• Goal 1:
According to the comment on telecom standards, how many times over would it have to be implemented for each LFC?
• Goal 2:
Summarize the comment on telecom standards in two sentences.
• Goal 3:
Decide whether each statement agrees with the comment on telecom standards, answering yes or no and quoting the deciding words: (a) The writer has sat on standards bodies for two NBNs. (b) The writer calls this area straightforward. (c) NBNCo is making large investments in its IT domain.

I take it you've never worked with telco OSS or sat on any standards bodies.  If enforce standardise it we can wait til 2017 (check out how long xUBA took to define, or any major RFC, or anything the ITU does) so that the standards are defined (and out of date to their relevance) and that all major vendors can support it; or we will suffer legislated standards that don't make sense/scale.

I've built networks and sat on standards bodies (including those for two NBNs now); and this is one of the toughest areas to get correct.  It certainly is not straight forward -- go look at the massive investments being made by NBNCo into their IT domain to try and get this right, or any telco in general with how much they spend on OSS/BSS platforms (and still struggle to get it right).

Implementing it 33 times over for each LFC multipled by each ISP and making it workable? I believe there is a Tui billboard in that.

Pro-question: How many ISPs have fully automated interfaces to TNZ's provisioning systems? (This used to be called OOT, it may have a new name now)

(Entries taken from a collection)
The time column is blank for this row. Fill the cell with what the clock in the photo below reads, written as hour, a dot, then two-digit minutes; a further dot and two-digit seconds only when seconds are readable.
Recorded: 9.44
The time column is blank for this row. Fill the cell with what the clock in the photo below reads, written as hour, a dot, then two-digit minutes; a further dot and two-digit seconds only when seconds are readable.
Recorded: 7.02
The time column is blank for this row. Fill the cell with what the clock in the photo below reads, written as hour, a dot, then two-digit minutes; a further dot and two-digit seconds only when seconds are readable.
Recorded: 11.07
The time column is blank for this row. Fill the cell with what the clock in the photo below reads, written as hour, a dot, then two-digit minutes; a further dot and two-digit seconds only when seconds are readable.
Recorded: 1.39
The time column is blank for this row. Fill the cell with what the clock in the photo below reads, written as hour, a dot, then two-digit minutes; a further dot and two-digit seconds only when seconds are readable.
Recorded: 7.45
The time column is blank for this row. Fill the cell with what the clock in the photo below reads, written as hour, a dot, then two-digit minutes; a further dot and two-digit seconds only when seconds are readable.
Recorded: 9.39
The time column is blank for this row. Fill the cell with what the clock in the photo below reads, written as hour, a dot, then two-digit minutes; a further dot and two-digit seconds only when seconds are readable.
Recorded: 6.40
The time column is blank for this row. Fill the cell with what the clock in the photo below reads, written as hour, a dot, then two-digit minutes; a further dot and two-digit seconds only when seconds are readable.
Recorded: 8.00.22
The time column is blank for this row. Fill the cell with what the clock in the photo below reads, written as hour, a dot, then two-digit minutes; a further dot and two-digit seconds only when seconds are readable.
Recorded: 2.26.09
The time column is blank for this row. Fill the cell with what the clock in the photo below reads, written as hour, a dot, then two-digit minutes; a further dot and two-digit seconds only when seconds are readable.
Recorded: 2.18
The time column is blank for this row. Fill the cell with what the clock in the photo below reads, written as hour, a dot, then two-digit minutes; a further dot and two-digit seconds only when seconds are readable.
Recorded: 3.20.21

• Full output 1:
33 times over for each LFC, multiplied by each ISP.

• Full output 2:
The writer argues that enforcing a standard would mean waiting until 2017 for vendors to support it, or else suffering legislated standards that don't make sense or scale, and says from experience building networks and sitting on standards bodies that this is one of the toughest areas to get correct. The writer points to NBNCo's massive IT investments and telcos' spending on OSS/BSS platforms, doubts that implementing it 33 times over for each LFC and each ISP would be workable, and asks how many ISPs have fully automated interfaces to TNZ's provisioning systems.

• Full output 3:
(a) Yes: "sat on standards bodies (including those for two NBNs now)"
(b) No: "It certainly is not straight forward"
(c) Yes: "the massive investments being made by NBNCo into their IT domain"